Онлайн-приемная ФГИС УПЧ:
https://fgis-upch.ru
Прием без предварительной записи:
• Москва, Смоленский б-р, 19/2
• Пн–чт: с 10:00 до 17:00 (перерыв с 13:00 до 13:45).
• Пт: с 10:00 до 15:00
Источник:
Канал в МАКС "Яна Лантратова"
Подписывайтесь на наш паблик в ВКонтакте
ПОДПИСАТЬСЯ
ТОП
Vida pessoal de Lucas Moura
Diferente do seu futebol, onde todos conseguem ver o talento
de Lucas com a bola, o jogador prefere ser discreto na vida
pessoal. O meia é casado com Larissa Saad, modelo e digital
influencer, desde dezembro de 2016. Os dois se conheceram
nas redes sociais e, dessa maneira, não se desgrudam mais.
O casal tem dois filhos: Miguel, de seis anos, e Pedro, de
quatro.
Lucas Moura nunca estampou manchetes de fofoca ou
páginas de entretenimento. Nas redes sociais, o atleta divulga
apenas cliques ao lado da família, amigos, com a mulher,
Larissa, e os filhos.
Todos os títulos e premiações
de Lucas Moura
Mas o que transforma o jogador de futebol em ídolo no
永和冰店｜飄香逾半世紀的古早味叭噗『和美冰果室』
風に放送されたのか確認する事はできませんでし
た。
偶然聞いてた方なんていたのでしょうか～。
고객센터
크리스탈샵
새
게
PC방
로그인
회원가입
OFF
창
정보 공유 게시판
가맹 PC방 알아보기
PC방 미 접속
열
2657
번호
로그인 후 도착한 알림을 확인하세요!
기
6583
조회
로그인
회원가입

* * *

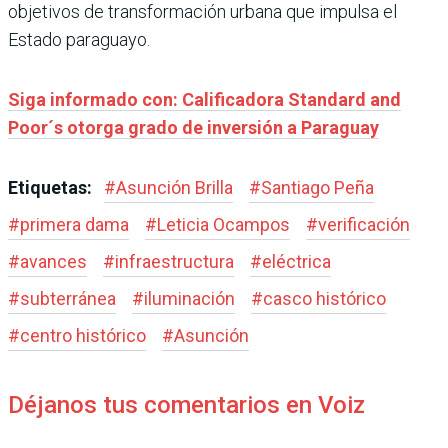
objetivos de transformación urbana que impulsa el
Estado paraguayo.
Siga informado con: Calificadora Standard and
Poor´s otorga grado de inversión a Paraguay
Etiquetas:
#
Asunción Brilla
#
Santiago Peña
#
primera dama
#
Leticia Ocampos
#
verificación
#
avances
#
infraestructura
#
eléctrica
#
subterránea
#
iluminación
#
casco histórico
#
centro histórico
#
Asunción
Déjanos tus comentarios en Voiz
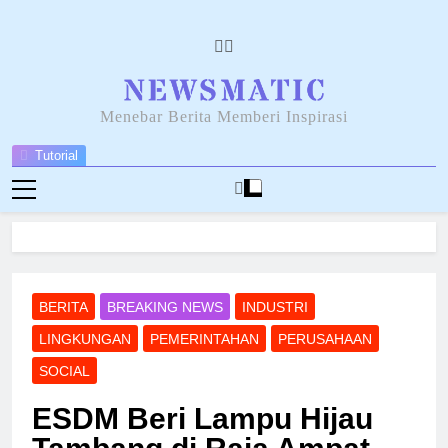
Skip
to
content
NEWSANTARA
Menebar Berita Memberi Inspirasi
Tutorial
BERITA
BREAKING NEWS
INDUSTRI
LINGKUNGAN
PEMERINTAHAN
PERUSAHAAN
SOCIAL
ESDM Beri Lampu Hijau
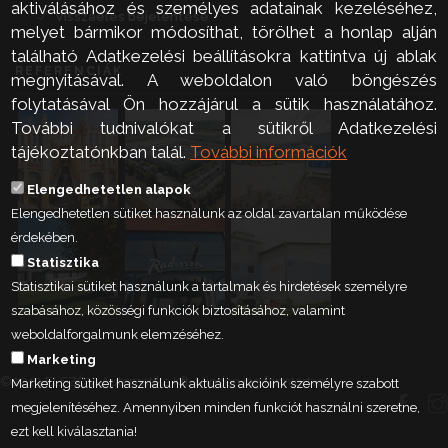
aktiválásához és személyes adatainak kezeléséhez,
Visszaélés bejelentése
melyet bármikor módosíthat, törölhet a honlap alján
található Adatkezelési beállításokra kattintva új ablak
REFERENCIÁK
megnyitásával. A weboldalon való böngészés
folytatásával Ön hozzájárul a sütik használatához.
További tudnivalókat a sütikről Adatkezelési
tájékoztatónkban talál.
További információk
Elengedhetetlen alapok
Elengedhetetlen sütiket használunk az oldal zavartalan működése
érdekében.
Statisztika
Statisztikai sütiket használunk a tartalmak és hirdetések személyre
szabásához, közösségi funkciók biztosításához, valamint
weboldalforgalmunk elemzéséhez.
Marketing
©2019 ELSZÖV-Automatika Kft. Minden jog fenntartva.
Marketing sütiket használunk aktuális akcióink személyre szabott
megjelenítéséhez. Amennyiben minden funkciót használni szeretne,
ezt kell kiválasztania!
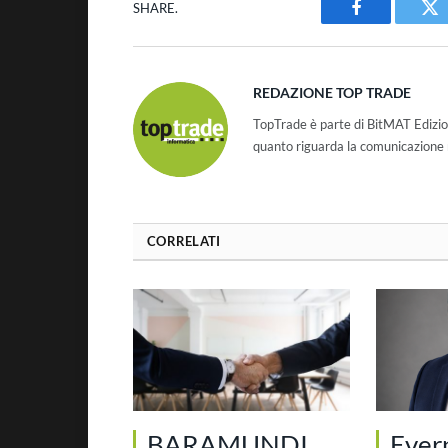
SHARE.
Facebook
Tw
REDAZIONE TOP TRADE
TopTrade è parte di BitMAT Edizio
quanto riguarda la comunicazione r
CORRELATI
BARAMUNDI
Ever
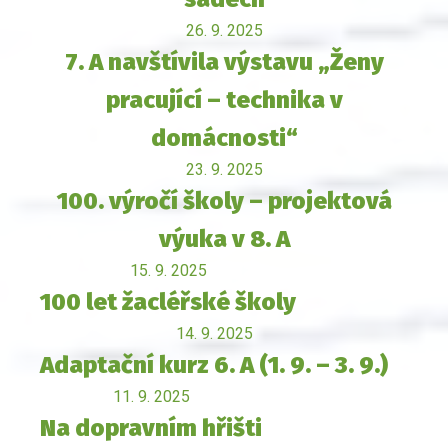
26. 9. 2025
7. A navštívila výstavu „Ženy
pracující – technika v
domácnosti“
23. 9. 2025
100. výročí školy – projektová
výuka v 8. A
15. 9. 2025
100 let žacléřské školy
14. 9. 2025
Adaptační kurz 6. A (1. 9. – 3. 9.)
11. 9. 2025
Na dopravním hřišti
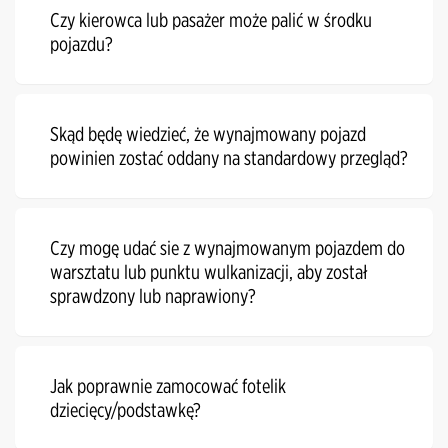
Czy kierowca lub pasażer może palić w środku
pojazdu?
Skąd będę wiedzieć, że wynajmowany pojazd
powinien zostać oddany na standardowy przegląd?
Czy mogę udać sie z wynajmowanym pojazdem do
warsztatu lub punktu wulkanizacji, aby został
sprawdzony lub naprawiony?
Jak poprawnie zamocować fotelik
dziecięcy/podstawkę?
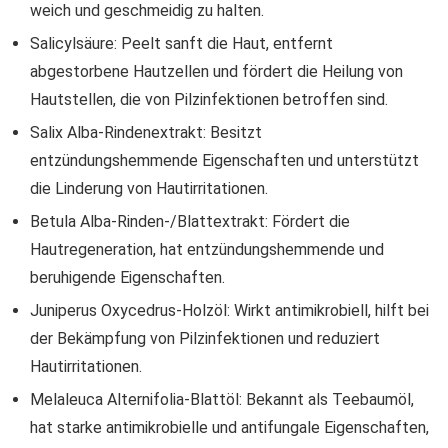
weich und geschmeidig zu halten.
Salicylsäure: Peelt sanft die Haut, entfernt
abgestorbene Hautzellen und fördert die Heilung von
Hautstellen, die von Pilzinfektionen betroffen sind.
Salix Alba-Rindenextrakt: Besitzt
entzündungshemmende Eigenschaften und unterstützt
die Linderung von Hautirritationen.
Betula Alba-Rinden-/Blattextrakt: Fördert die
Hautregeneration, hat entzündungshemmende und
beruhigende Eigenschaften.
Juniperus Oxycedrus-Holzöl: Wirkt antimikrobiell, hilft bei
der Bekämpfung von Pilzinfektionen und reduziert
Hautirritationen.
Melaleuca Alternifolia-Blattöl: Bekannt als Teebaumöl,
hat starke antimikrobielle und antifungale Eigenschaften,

- **What the task asks**
Look through the data above and return exactly the lines from the one that contains "Hautregeneration, hat entzündungshemmende und" to the one that contains "hat starke antimikrobielle", inclusive, with nothing else.

- **Result for this task**
Hautregeneration, hat entzündungshemmende und
beruhigende Eigenschaften.
Juniperus Oxycedrus-Holzöl: Wirkt antimikrobiell, hilft bei
der Bekämpfung von Pilzinfektionen und reduziert
Hautirritationen.
Melaleuca Alternifolia-Blattöl: Bekannt als Teebaumöl,
hat starke antimikrobielle und antifungale Eigenschaften,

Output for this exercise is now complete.